Four years after Lehman, the banking crisis is now a fiscal crisis, putting pressure on governments which are now burdened with debt, including some in Europe which propped up their own imperilled banks during the darkest days of the 2008 and 2009 crisis. That safety cushion, Mr. Clark says, is now gone.

"That's the frightening part is that we've burned through governments as an instrument behind [the banks] … I think your last line of defence is your central banks, and that's where you're down to. So that makes you more nervous about it in some sense than you were before."

And yet Mr. Clark remains upbeat on certain fronts. The U.S., where TD opened its 1,300th branch in August and has more locations than in Canada, will be resilient even in the face of economic turmoil, he predicts. If it can resolve its political deadlock, Washington has the ability to fix its fiscal mess. "Its problems are trivial compared to Europe. If you put five economists in a room and say you each have half an hour to come up with a solution for the United States, all five could say, 'I don't need half an hour,'" he says. "Europe is much more complicated."
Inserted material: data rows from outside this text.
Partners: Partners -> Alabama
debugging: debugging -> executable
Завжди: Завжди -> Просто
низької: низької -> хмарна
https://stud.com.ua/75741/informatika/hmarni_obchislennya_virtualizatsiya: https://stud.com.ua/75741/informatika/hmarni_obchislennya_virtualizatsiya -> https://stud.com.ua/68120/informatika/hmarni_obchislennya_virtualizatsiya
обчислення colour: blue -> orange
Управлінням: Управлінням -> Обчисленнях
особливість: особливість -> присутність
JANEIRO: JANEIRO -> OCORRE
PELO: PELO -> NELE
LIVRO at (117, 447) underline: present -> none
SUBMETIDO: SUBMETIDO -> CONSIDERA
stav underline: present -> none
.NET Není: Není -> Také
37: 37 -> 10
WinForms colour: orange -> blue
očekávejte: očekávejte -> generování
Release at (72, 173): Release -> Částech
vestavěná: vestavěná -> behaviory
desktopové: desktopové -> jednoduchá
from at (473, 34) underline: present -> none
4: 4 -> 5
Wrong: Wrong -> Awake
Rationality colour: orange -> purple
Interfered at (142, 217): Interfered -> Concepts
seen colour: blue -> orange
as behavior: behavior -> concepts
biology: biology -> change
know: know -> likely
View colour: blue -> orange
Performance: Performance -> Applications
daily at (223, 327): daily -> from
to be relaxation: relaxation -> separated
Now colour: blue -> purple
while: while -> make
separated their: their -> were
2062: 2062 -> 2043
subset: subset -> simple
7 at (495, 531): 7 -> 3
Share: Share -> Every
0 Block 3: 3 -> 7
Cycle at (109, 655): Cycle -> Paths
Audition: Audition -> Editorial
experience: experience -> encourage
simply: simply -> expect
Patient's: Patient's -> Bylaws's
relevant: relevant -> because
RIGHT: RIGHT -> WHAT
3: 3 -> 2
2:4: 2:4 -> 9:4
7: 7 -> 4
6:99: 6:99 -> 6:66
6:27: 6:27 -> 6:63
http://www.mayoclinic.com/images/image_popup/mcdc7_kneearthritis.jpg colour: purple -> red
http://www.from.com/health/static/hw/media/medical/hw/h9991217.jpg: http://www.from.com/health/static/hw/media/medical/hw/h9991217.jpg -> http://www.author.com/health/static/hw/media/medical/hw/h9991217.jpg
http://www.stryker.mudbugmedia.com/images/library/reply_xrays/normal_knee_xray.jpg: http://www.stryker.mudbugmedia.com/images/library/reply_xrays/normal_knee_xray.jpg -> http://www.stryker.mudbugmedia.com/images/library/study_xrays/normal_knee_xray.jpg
The prospect of a default in one or more euro zone countries has hung over the financial world for more than a year now. A prolonged recession in Europe could send ripples around the globe, potentially halting an economic recovery in the U.S. and grinding down China's growth rate, which would then turn into a reckoning for Canada's resource-rich economy.

"You don't have to spend too much time in the entrails of the European collapse to know what it does to Canada," Mr. Clark says. "Anything that hurts Canada, will hurt TD and hurt the other Canadian banks."

And that is where the true slowdown looms for Canadian banking. Not in the recent third-quarter numbers, but in the ones yet to come. Prolonged low interest rates have created a low-growth environment.

It's a problem of perspective, Mr. Clark says. In the past, you could compare a bank's quarter to the year before and be comfortable that profits were growing. Now, the most important measure is from one quarter to the next. "I think this quarter, everyone dodged a bullet," he says. "But … you can see the effects starting to bite on everyone."